With 244 nits max brightness and 98% coverage of the sRGB color space, according to our benchmarks, the ThinkVision M14 is perfect for surfing the web or watching a movie in SDR. USB-C connectivity, meanwhile, means it won’t run out of battery when plugged into a laptop. It can also deliver as much as 65W of power to a device if plugged into a wall adapter too. But those whose PC or device, such as a Raspberry Pi, doesn’t have a USB-C port with DisplayPort 1.2 Alt Mode and USB PD 2.0 or better will be out of luck.
If you prefer a touchscreen portable monitor, see the touch version of this in our Lenovo ThinkVision M14t review.
More: Lenovo ThinkVision M14 review
With a 240Hz refresh rate, 3ms (GTG) response time and even FreeSync, the Asus ROG XG17AHPE stands high above the competition and easily snags the best portable gaming monitor crown. Nothing available can match that speed.

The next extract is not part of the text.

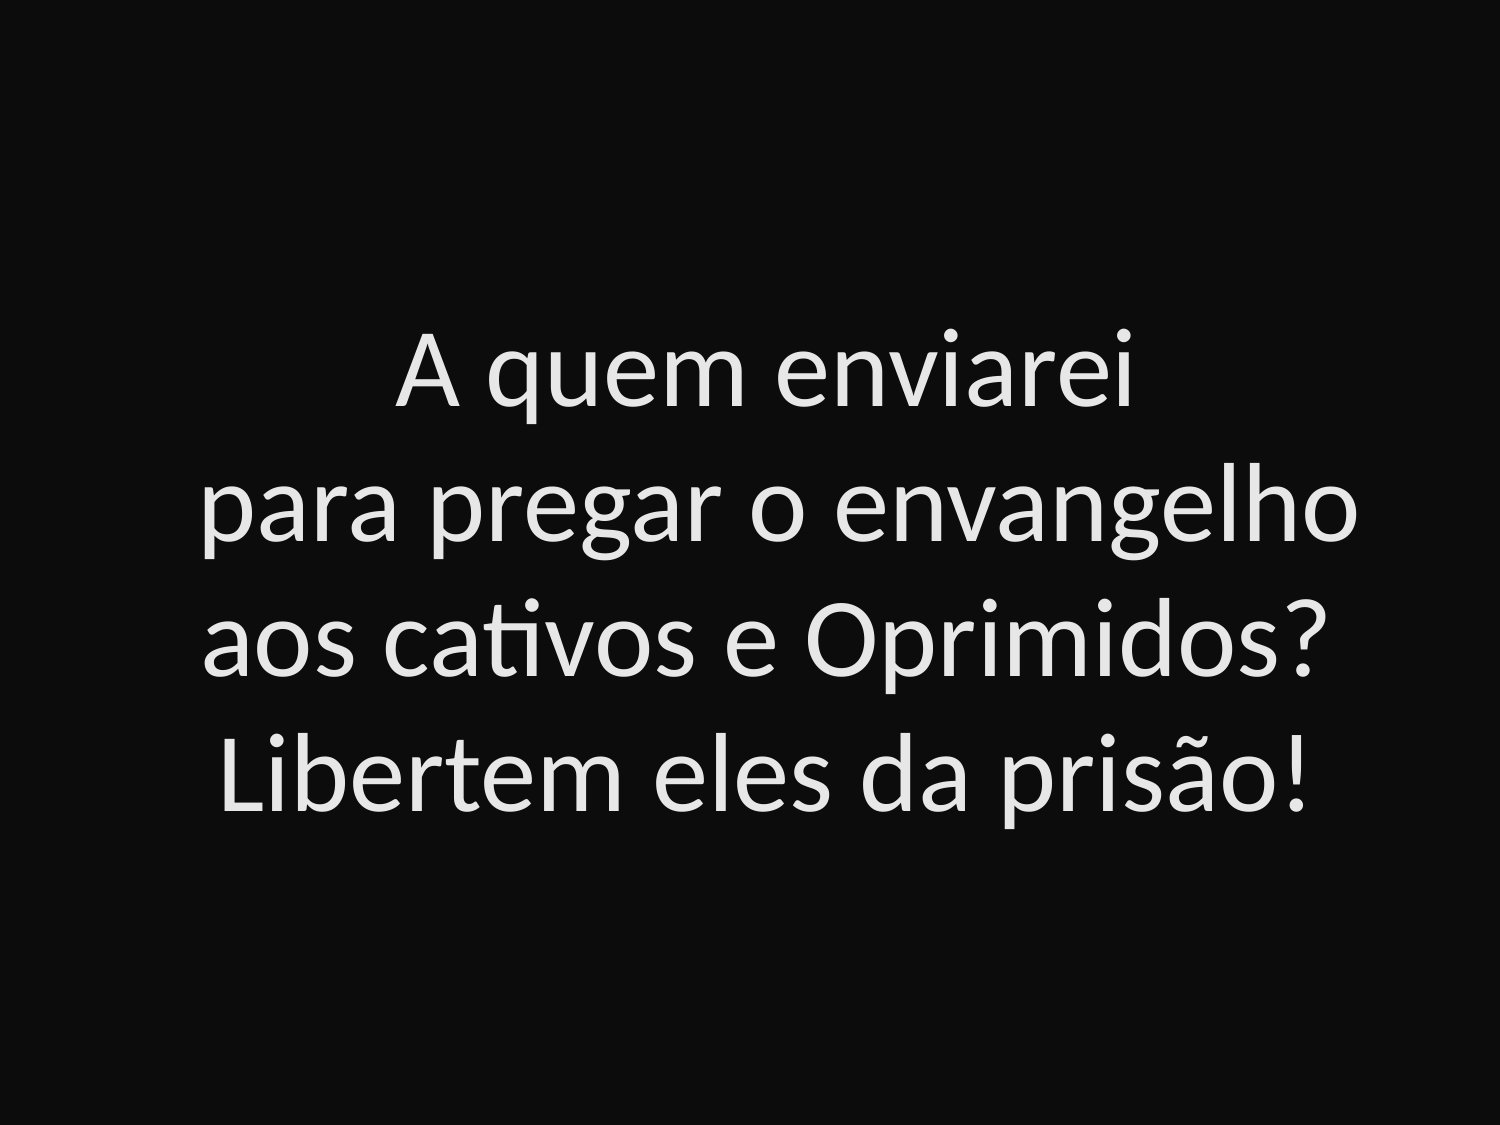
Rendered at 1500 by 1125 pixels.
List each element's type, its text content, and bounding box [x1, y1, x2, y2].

However, the XG17AHPE is as expensive as it is unique. In fact, you can buy a much larger desktop-sized monitor with the same amount of speed for cheaper than this over-$400 17.3-incher. And the origami-style cover Asus includes isn’t sufficient for protecting this expensive piece of hardware or providing a reliable stand.
But the XG17AHPE also delivers strong side viewing angles, a lot of brightness (285.6 nits) and a surprising amount of color (109.5% sRGB). There are also a lot of connectivity options, making it easy to tether it to everything from your laptop to your Raspberry Pi.